*** The records ***
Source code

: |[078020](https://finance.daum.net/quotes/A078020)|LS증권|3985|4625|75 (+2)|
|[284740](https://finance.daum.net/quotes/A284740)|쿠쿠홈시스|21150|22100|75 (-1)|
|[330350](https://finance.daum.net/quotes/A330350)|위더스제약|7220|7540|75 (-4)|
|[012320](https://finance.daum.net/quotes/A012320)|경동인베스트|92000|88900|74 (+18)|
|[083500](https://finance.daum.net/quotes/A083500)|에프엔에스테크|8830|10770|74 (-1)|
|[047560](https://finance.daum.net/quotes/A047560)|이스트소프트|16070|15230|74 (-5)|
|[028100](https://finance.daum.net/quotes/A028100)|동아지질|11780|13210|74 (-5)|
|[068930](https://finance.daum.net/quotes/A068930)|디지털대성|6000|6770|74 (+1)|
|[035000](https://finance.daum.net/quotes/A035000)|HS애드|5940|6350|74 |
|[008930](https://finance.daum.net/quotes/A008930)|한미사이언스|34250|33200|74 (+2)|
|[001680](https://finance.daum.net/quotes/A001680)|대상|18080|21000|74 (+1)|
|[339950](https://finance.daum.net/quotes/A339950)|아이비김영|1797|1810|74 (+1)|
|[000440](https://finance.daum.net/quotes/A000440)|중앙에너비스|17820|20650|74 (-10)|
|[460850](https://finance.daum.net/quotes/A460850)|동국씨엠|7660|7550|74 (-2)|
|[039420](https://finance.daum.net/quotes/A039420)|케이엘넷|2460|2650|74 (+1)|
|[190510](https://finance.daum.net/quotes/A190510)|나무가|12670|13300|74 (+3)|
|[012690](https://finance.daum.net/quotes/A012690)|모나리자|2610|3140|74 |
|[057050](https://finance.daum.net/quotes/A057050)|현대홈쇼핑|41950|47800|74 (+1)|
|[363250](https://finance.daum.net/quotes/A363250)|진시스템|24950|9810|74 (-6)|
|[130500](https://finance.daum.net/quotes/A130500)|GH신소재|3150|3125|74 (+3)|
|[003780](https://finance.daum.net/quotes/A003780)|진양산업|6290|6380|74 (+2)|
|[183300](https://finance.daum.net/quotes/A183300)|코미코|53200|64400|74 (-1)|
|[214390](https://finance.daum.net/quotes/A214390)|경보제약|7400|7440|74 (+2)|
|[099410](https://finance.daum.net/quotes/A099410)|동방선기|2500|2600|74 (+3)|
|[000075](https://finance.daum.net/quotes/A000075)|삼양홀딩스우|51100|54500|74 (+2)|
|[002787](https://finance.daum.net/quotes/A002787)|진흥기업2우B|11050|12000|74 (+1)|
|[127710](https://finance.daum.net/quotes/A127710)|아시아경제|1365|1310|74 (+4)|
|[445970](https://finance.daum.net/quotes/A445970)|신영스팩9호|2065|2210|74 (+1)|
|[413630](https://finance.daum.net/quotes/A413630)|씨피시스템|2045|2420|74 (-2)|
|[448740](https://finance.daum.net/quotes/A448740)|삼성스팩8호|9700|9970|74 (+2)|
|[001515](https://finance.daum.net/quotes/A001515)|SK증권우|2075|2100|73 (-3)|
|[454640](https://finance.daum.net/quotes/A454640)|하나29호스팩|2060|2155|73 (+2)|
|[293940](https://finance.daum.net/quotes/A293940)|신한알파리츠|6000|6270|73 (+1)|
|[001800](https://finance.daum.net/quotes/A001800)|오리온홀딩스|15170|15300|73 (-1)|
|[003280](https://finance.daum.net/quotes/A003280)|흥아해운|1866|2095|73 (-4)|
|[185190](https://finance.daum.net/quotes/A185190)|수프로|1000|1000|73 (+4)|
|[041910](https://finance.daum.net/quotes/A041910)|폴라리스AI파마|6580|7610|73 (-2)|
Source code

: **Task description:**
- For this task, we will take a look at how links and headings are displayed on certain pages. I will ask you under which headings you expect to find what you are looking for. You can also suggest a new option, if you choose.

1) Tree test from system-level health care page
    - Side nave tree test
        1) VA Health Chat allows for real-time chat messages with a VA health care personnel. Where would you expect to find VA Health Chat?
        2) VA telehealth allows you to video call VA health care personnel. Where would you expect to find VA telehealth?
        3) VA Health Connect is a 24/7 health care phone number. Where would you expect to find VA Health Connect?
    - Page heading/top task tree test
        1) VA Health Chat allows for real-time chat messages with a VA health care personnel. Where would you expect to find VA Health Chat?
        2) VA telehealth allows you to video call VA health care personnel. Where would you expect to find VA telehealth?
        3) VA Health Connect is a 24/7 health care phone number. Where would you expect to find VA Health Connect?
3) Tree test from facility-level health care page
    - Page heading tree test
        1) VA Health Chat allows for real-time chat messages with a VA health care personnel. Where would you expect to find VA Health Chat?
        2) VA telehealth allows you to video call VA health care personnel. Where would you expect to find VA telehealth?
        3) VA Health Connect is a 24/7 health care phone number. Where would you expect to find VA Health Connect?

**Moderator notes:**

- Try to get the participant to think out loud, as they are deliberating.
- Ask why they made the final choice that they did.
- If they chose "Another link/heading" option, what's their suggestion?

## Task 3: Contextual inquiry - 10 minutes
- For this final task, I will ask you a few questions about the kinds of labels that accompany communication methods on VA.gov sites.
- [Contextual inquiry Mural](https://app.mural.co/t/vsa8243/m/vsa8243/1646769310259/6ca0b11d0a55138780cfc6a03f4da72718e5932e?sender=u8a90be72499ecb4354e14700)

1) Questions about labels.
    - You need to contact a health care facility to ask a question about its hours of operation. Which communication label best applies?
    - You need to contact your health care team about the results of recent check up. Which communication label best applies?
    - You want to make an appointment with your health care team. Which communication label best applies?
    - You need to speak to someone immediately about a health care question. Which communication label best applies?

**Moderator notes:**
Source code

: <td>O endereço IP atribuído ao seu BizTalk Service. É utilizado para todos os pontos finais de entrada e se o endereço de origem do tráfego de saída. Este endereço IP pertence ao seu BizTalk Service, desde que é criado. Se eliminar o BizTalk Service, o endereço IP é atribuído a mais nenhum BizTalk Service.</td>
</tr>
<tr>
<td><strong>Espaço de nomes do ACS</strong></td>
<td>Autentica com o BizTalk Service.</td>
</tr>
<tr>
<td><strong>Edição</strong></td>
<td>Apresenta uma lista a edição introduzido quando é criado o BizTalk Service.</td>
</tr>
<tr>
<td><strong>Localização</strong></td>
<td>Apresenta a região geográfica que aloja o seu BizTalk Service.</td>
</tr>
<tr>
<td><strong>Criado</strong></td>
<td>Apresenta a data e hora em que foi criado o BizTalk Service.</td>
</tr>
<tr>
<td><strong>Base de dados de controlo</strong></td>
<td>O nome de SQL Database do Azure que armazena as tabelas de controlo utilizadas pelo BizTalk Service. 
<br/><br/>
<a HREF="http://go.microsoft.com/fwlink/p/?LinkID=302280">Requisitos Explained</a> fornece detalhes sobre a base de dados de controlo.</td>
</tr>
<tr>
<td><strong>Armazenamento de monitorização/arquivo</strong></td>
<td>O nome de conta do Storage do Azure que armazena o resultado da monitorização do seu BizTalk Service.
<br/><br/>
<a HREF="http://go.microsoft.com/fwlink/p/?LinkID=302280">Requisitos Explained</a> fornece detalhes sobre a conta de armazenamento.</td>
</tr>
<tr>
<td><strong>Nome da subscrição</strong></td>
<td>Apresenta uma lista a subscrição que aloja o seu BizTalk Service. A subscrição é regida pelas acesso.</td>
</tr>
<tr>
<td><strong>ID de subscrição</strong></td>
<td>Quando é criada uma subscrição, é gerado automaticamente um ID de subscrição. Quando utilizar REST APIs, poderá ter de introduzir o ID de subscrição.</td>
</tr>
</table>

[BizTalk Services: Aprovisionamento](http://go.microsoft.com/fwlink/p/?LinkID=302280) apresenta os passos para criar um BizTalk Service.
*** End of The records ***
## Your instructions:
Each line from the one containing "<td><strong>ID de subscrição</strong></td>" through the final line of the records must be repeated exactly, with no line added or dropped.

## Answer:
<td><strong>ID de subscrição</strong></td>
<td>Quando é criada uma subscrição, é gerado automaticamente um ID de subscrição. Quando utilizar REST APIs, poderá ter de introduzir o ID de subscrição.</td>
</tr>
</table>

[BizTalk Services: Aprovisionamento](http://go.microsoft.com/fwlink/p/?LinkID=302280) apresenta os passos para criar um BizTalk Service.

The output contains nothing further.